**TEXT BLOCK**
===============

Could it be scabies?

Pam


----------



## Mrs. PBJ (Feb 11, 2009)

Right befor I got lay off at work we had a cat come in with mange. But that has been over a month this only started after we moved 2 weeks or so agao.



All my animal dont have any thing and I have not come in contact with any animals for about 3 weeks. 

So anything is possible. My friend is bringing me a bynidril and we will see if it helps


----------



## Bo B Bunny (Feb 11, 2009)

Did you ask anyone what the powder is for in the carpet? It looks like allergic dermatitis or if it could be scabies.... usually that starts slowly and gets worse.

When you look at the bumps and lines..... are there little streaks running through the lines ..... looks like someone drew on you with a pencil?

Also, make sure you don't have headlice. You little niece could have had it from friends or something. 

If you've never had that type of Kool-Aid it could be it..... but I am leaning towards something you are in contact with or something you have picked up somehow.

You haven't moved any hay have you? we had hay mites last fall..... omg it was awful!


----------



## Mrs. PBJ (Feb 11, 2009)

I just bought a 30 pound box of hay the day befor yesterday.

Oher then the ox bow hay I already had that I only deal with cause hubby is allergic. No pencil niece half black she always has grease in her hair and her hair is so thin we would see it. She does not have much hair.

Does the ox bow hay have mytes. That is what the big box I have now is also. I am waiting for my landlord to get back in the opffice to go ask she is at lunch right now I should have asked a long time ago but being 20 as my mom says.

===============

**DATASET ENTRIES**
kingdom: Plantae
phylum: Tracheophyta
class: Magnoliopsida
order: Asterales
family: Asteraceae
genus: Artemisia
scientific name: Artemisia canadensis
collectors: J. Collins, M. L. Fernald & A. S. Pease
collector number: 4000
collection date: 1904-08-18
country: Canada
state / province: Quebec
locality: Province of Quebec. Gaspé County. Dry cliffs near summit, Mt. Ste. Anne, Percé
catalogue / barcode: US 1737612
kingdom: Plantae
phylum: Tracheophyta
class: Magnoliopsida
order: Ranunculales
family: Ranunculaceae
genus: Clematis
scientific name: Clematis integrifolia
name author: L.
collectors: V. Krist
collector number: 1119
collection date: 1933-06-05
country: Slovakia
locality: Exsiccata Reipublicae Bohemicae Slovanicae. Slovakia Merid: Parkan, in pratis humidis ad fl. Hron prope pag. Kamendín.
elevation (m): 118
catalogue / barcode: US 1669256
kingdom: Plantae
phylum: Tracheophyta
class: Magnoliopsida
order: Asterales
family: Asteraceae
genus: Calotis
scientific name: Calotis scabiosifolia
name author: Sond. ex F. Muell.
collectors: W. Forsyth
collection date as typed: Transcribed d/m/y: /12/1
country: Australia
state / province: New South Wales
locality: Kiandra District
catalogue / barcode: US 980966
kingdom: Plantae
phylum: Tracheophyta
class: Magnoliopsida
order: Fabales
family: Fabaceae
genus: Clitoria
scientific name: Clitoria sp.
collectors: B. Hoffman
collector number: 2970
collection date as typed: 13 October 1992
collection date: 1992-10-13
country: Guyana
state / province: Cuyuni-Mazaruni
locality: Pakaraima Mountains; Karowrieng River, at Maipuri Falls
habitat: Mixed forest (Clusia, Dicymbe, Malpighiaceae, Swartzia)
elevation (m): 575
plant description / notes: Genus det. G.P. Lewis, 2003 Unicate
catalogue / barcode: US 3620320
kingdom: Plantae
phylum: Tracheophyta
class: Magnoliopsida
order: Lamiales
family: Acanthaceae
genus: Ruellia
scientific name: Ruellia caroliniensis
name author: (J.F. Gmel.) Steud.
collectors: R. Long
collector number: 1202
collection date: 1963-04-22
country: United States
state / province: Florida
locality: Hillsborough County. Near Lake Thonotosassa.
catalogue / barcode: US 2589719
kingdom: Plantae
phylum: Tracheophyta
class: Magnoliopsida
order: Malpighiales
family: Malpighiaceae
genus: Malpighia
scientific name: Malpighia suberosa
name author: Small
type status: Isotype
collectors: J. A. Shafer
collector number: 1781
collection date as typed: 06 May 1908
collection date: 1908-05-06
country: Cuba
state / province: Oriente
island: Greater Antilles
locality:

===============

Can you continue the forum thread about the possible scabies rash, starting right after the last sentence of its final post?

Ifit was scabes wuoldn't my dog be showing signs or storm. Like hot spots My animal are all inside and well taken care of I check them everyday causephoenix has dermidex mange it heretatery I or any other animal cant catch it but I have to make sure she does not get any breakouts if she does I have to check it quick or it can get expensive and out of hand real quick.

I just finished the last of thekool aide so if its that I will know in the next few dyas. I am going to find out about the powder there has been sop many changes in the past month that theres no telling right now. 



The only thing i am alleric to is sulfer and to come in contact with that is pretty rear. I need to find out about this powder I have a feeling it flee stuff ofsome sort. cause befor I moved in I asked aboutflees The carp0et was cleaned by someone so there is no telling.


----------



## Mrs. PBJ (Feb 11, 2009)

I also wanted to say I use tied laudry soap I bought a different small of tide but still tide.

I am using a new washer though it came with the apartment. 

The only thing that gets me is it only above my chest and under my arms if it was cloths related wouldn't my legs and feet and everything else be like this to. 

Thats what gets me is the area its in. 

The only other thing which this did not cross my mind is I took a apitight supressent but I only took it once cause I felt sick when I did. I threw them away after that. they where Dexatrim max.

But I only took them once like a week and 1/2 ago


----------



## bat42072 (Feb 11, 2009)

my nephew did that around christmas and he had to go to the emergancy room and they had to give him a cordizone shot. and some other meds... have you been to the doctor?


----------



## pamnock (Feb 11, 2009)

*PBJ wrote: *


> Right befor I got lay off at work we had a cat come in with mange. But that has been over a month this only started after we moved 2 weeks or so agao.
> 
> 
> 
> ...



Scabies incubation is 2-6 weeks, so this may be something to consider.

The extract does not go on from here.